Na fortepianie będzie improwizował Marek Stefankiewicz, pianista, kompozytor, aranżer, dyrygent, autor muzyki filmowej.
Niedziela 14 września, godzina 19:00, Parafia Świętego Stanisława Kostki, ulica Hozjusza 2.
Dziennik z podróży po Stanach Zjednoczonych. 17 czerwca 1980 r. Słońce niemiłosierne w zenicie. Mieszkam nad samą wodą, dokładnie 6 małych kroków. Małe molo z łodzią, można łowić ryby. Tak cudownego zakątka nie widziałem. Pelikany podchodzą bliziutko do ludzi. I te urocze palmy, szczególnie wieczorem podświetlone na zielono. Rano pojechałem zbierać muszelki, ale plaża cała zalana wodą i tylko małych trochę uzbierałem. Na śniadanie, jak głupi, zrobiliśmy ze szwagrem tatara, wiadomo, jak to mężczyźni. Teraz jest mecz Toronto – Los Angeles w piłce nożnej. Floryda. Czy jeszcze tu kiedyś wrócę?

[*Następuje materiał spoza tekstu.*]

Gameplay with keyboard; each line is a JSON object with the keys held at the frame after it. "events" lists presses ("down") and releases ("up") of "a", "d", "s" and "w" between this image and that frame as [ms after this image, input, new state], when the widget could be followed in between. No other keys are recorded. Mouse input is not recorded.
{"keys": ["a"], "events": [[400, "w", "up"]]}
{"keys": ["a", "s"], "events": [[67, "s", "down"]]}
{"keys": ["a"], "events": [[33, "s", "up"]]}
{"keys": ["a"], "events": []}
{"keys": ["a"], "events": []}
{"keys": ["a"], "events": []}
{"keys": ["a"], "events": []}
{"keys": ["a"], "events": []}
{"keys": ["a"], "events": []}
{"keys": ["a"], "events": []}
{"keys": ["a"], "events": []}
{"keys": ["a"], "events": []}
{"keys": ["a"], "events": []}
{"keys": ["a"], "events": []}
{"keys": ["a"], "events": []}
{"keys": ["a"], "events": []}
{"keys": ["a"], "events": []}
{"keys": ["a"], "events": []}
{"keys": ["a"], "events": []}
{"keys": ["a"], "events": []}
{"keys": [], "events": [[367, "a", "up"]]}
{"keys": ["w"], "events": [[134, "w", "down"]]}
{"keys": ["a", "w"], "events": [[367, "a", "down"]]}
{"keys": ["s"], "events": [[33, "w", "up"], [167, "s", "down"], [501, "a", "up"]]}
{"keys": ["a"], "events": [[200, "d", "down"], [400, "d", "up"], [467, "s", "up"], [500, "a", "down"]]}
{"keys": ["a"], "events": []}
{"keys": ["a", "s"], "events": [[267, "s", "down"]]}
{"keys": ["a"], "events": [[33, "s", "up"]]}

Fragment dziennika ks. Jerzego Popiełuszki. 26 czerwca 1984: „Jestem chwilę sam, przy nogach Tajniaczek. Dzisiaj byłem 2,5 g. w pałacu na przesłuchaniu. W czerwcu podczas Mszy za Ojczyznę mówiłem o sprawiedliwości… Ludzi jak zawsze. Widziałem łzy płynące z ich oczu. Potem tłum długo skandował „Szczęść Boże”. Poprosiłem, aby podali swoje refleksje na temat Mszy św. Dzisiaj otrzymałem około 100 listów.”